Walter spun a web of influence and money, money and influence. He’d never turn over control of the finances to Oscar willingly, but if Oscar made himself useful, he’d at least be prepared when the transition became inevitable.
“Tippy, do you recall meeting the Earl of Grampion’s heir?”
Tippy gazed off into the middle distance, sunlight gleaming on her poised needle. “Tall boy, blond, quiet? Odd name, something German. He was named for where his mother’s people came from.”

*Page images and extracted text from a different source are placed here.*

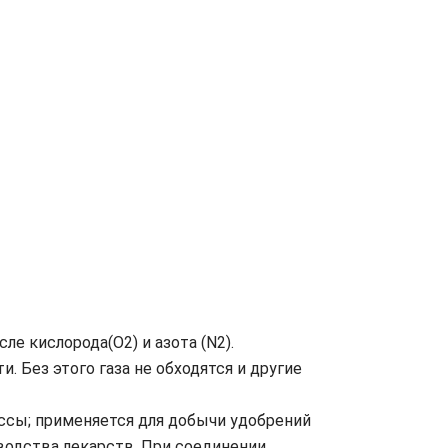
е кислорода(O2) и азота (N2).
Без этого газа не обходятся и другие
ссы; применяется для добычи удобрений
зводства лекарств. При соединении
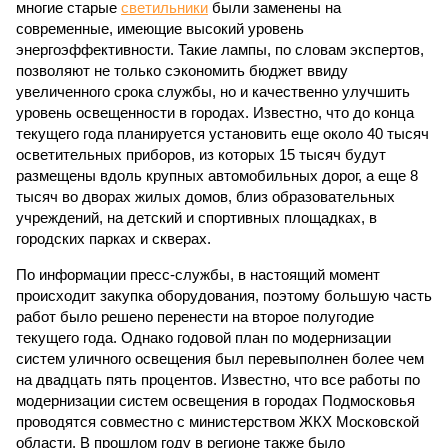
многие старые
светильники
были заменены на
современные, имеющие высокий уровень
энергоэффективности. Такие лампы, по словам экспертов,
позволяют не только сэкономить бюджет ввиду
увеличенного срока службы, но и качественно улучшить
уровень освещенности в городах. Известно, что до конца
текущего года планируется установить еще около 40 тысяч
осветительных приборов, из которых 15 тысяч будут
размещены вдоль крупных автомобильных дорог, а еще 8
тысяч во дворах жилых домов, близ образовательных
учреждений, на детский и спортивных площадках, в
городских парках и скверах.
По информации пресс-службы, в настоящий момент
происходит закупка оборудования, поэтому большую часть
работ было решено перенести на второе полугодие
текущего года. Однако годовой план по модернизации
систем уличного освещения был перевыполнен более чем
на двадцать пять процентов. Известно, что все работы по
модернизации систем освещения в городах Подмосковья
проводятся совместно с министерством ЖКХ Московской
области. В прошлом году в регионе также было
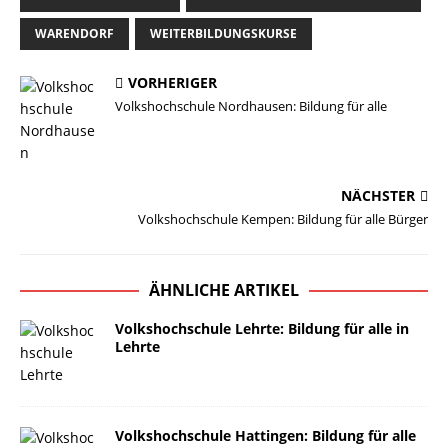
WARENDORF
WEITERBILDUNGSKURSE
VORHERIGER
Volkshochschule Nordhausen: Bildung für alle
NÄCHSTER
Volkshochschule Kempen: Bildung für alle Bürger
ÄHNLICHE ARTIKEL
Volkshochschule Lehrte: Bildung für alle in
Lehrte
Volkshochschule Hattingen: Bildung für alle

Increasingly, Tippy’s recollections were like this—a mosaic of useless detail, speculation, and the occasional relevant fact. She still gave off the vibrant intelligence she’d had earlier in life, suggesting to Lily that Tippy simply disliked the memories of Lily’s childhood.
“His given name is Hessian,” Lily said, “and he informed me that, as a girl, I detested bugs.”

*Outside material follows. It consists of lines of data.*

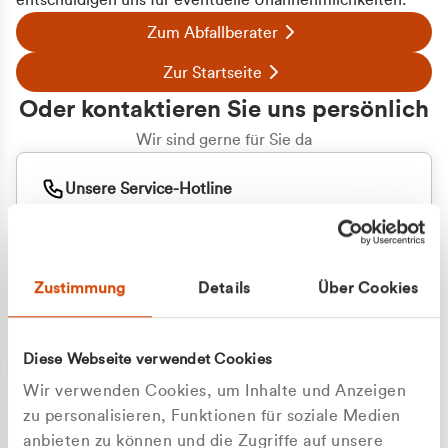
entschuldigen uns für eventuelle Unannehmlichkeiten.
Zum Abfallberater
Zur Startseite
Oder kontaktieren Sie uns persönlich
Wir sind gerne für Sie da
Unsere Service-Hotline
+49 2162 3769000
Mo. - Fr. 08.00 - 16:30 Uhr
Whatsapp
+49 177 8376058
Zustimmung
Details
Über Cookies
Sie benötigen ein individuelles Angebot?
Unverbindliche Anfrage stellen
Diese Webseite verwendet Cookies
Wir verwenden Cookies, um Inhalte und Anzeigen
zu personalisieren, Funktionen für soziale Medien
anbieten zu können und die Zugriffe auf unsere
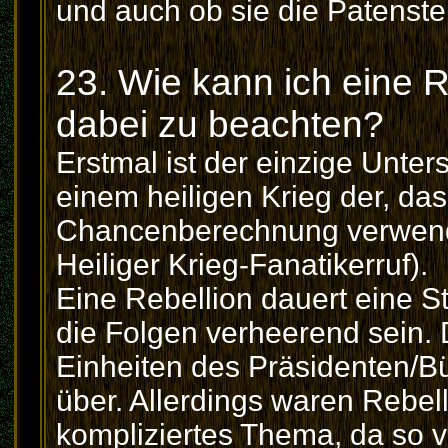
und auch ob sie die Patenste
23. Wie kann ich eine R
dabei zu beachten?
Erstmal ist der einzige Unte
einem heiligen Krieg der, da
Chancenberechnung verwende
Heiliger Krieg-Fanatikerruf).
Eine Rebellion dauert eine S
die Folgen verheerend sein. D
Einheiten des Präsidenten/Bür
über. Allerdings waren Rebel
kompliziertes Thema, da so v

Tippy’s hands fell to her lap, hoop, needle, and all. “Oh dear.”
Lily waited while Tippy frowned at the cabbage rose carpet.
“Children are invisible,” Tippy said, smoothing a finger over the French knots in her embroidery. “They don’t attend social functions, often don’t use courtesy titles, and are mostly relegated to nurseries and schoolrooms.”
Daisy was not invisible to Grampion, which was good. Lily was not invisible to him either, which was not good, however useful it might be for Uncle Walter.
“Outings to the park were very frequent,” Tippy said. “Headstrong little girls benefit from fresh air and a chance to move about. Other children played in the park, some with nannies, some at that awkward age, boys not quite ready for university, impossible to occupy with studies all day. You could have met him on any number of occasions, possibly met the spare as well.”
Tippy scooted about on her cushions and produced a small flask from some hidden pocket. She tipped a dollop of amber liquid into her tea.
“For my hip.”
“Tippy, Grampion says we did meet.”
Another dollop. “Then you explain to him that you’re not right in the brainbox, you took a bad fall in Switzerland, and you can’t recollect as well as other people. It happens.”